A lot of change has happened since that production closed, and with South Side Stories Revisited Dixon and director Matt M. Morrow paint a fresh picture of the South Side, one that is just as funny and winning as its predecessor but also in many ways more sober, as some of the challenges of the last several years – the pandemic, the opioid addiction crisis, homelessness – have had outsized effects on the neighborhood and its quality of life.

Tami Dixon in South Side Stories Revisited. Photo by Kristi Jan Hoover, courtesy City Theatre.

As in the original version, South Side Stories Revisited consists primarily of Dixon impersonating members of the community that she interviewed, in a manner reminiscent of the work of Anna Deveare-Smith (or, to stretch back even further, of the incomparable Ruth Draper). Nearly all of the “characters” are new, with the exception of the irascible parking chair yinzer, whom Dixon brings back to start the show (and you know you have achieved some semblance of Pittsburgh insider-status when the words “parking chair” mean something to you!). Among others, Dixon offers stories from the perspective of a local librarian, a pair of people who are unhoused, a firefighter, a Brazilian trash warrior, a local club owner, a couple of recent immigrants from Portugal, and several “old-timers” born and raised on the South Side. She brings these individuals to life with a kind of magical sleight-of-voice, capturing each person’s age, origins, life experience, gender, and attitude toward life on the South Side with shifts in timbre, accent, volume, tone, and mannerism, enhancing the incisiveness of the writing of each story with precision in vocal and gestural performance. 

While many of the stories elicit laughter, the humor never comes at the expense of the person whose story she represents; Dixon takes seriously her responsibility to share with respect the stories she has been gifted. Indeed, a good deal of the delight of this work comes from the opportunity it offers to understand the world through the point of view of folks who seem simultaneously familiar and unknown: they are to a certain extent “types,” and yet they are fleshed out in glorious specificity and individuality. While it’s likely you may disagree with some of the perspectives voiced by her interviewees, Dixon’s openhearted approach to her task offers an opportunity to empathize and understand where those perspectives are coming from. In an era in which it feels increasingly difficult to find common ground with people who see problems and their solutions differently than you do, such an opportunity feels precious and timely.

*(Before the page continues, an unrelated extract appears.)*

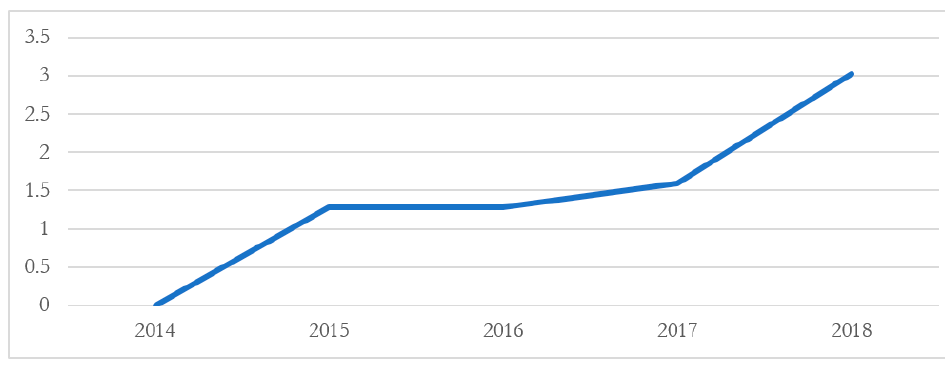
Figure 4. Change in GDP (in% compared to the BAU scenario). Source: Authors, based on simulations.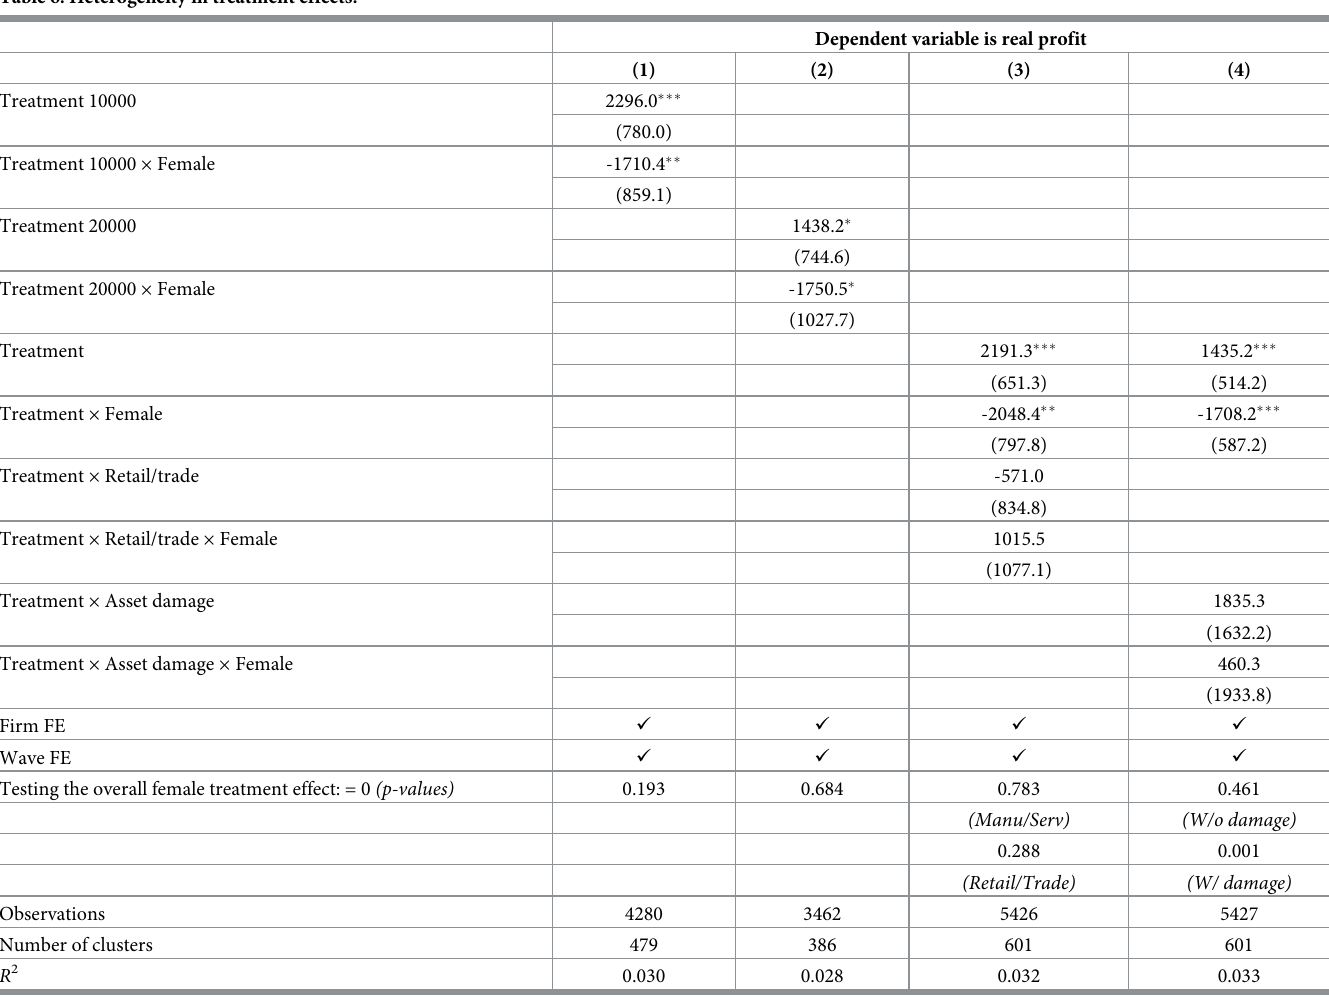
Table 6. Heterogeneity in treatment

New to this version of the production are interludes in which Dixon interacts directly with the audience and narrates her own experience of working on revising it, as she, too, has had to adjust to her neighborhood’s ever-changing landscape and challenges. As she observes toward the end of the show, a common thread uniting all of us and all of the people she interviewed is that we all want what’s best; we all just have different ideas of what that is.